Exhibit 0: Linus Torvalds



He may flame on mailing lists from time to time, but I prefer an honest character to CoC thumping Machiavellis who talk and behave like politburo members.

The latter actually harm and exclude people while acting politely; Linus does not.


Completely agree.

I have near unlimited respect for Linus. He has an allergy to bullshit. He does not mince words when preventing any kind bad code or needless complexity from entering the kernel.

The same things that make some people consider him an "asshole" are the same things that make him so effective.


To be fair, Linus is like the last line of defence for Linux. If being a jerk helps remind the strict rules that he envisioned, maybe it's working.


Ah, the tiger-repelling rock hypothesis: https://www.youtube.com/watch?v=fm2W0sq9ddU


Other people are saying he could be softer and I don't disagree.


I'm really not convinced that Linux is successful because of Linus's jerk-ness.

I think it's successful because the BSDs were under a cloud of legal suspicion in the early '90s (the USL lawsuits) and Mach didn't have zero-copy message passing, and so as a result, Linux was basically the only free software general-purpose UNIX-alike for 386s that existed. (MINIX resisted being general-purpose until 2005.)

Once you have that, it's basically a matter of network effects.

There are a ton of things Linus did right, of course. There are also a ton of ways he could have destroyed the project, but didn't. All of those are praiseworthy. But we have exactly one data point, and I don't think we can extrapolate a rule from that, certainly not a rule that everything he did was right. If there had been Linux and 386BSD competing on equal terms, who knows what would have happened.

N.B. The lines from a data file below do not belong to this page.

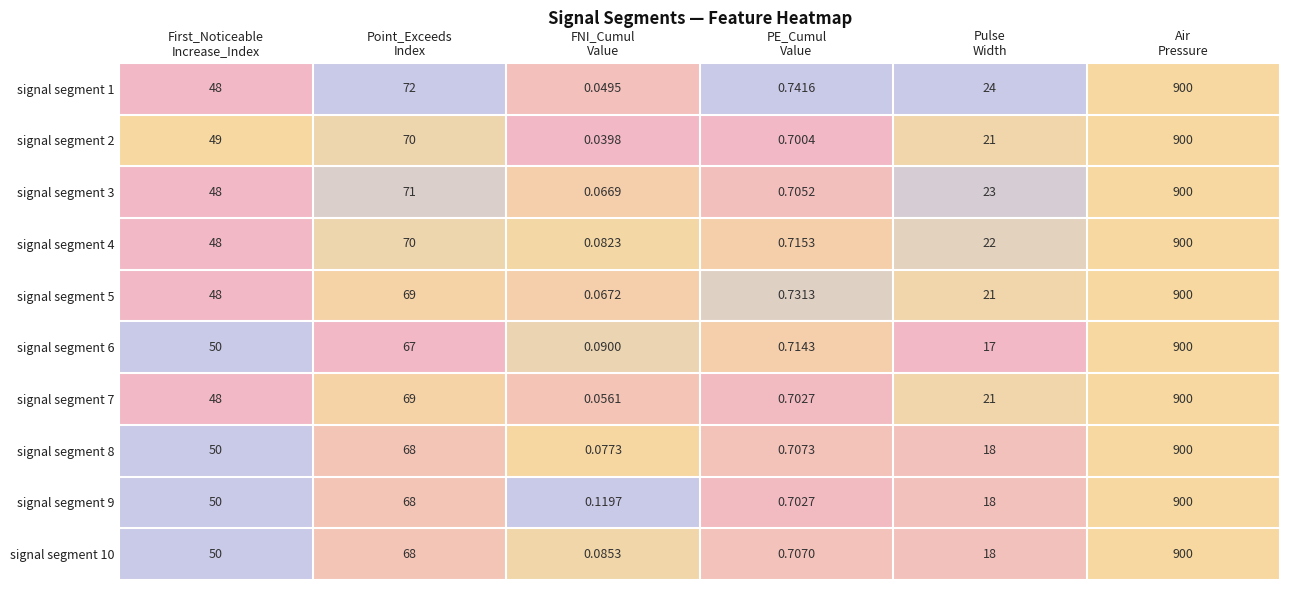

Which series has the widest spread of values?

signal segment 2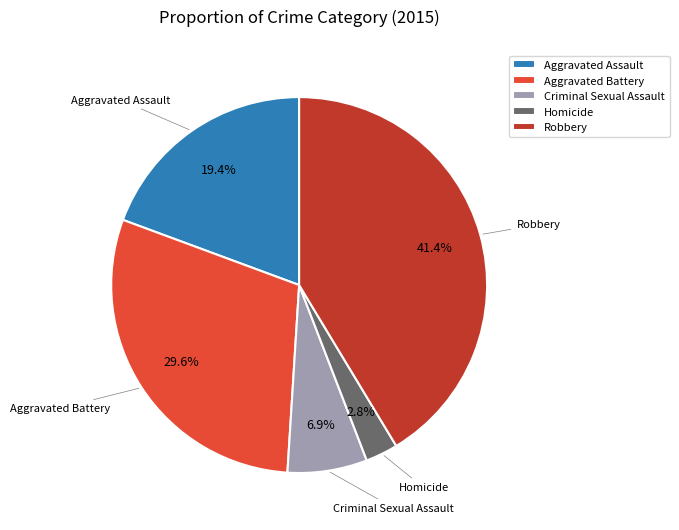

How many slices are in this pie chart?

5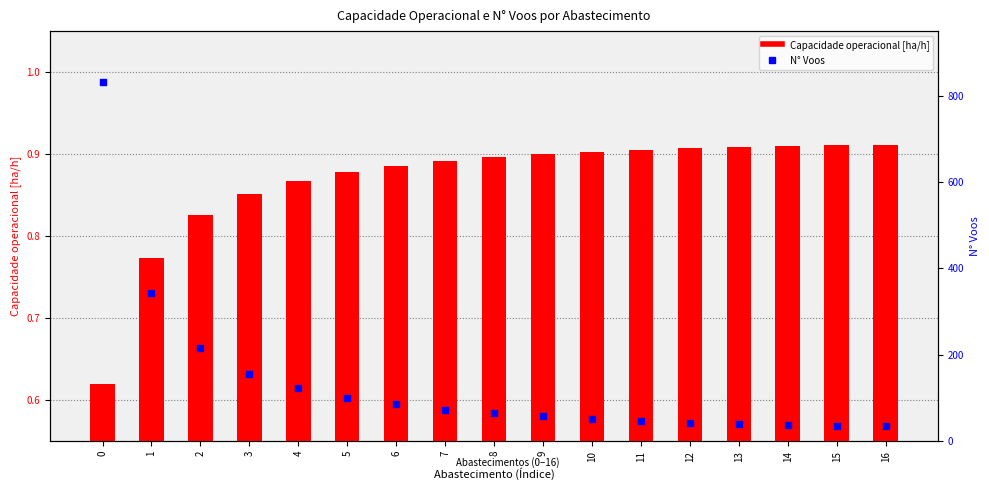

What is the total value across all series at 8?

64.9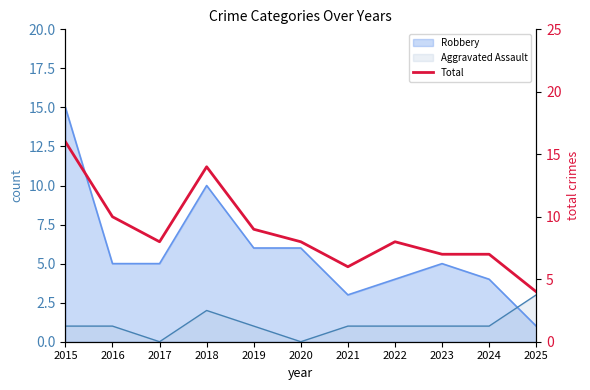

Which category has the lowest value across all series?

2025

Brilliant jerks are, in fact, often to be found at the beating heart of successful software. That is true. But would that software have a different beating heart if not for them? Would it be more successful?


Exhibit B: Steve Ballmer.


There are multiple ways to be a jerk. Clearly Gates succeeded and Ballmer failed. The Gates went on to stop being a jerk.

It would be nice to see some example of a Jerk and non-Jerk attempting the same strategy.


Jerks and non-jerks have different approaches to building enterprises. Jerks often rule through intimidation and fear. Non-jerks build loyalty through other mechanisms.

The thing is both methods, if applied consistently, produce results. The trouble is the jerk method is a lot less efficient in terms of use of human emotional capital.


Not brilliant. He was simply in the right place at the right time.


The article is in the context of a business, not an OSS project. It's apples to oranges.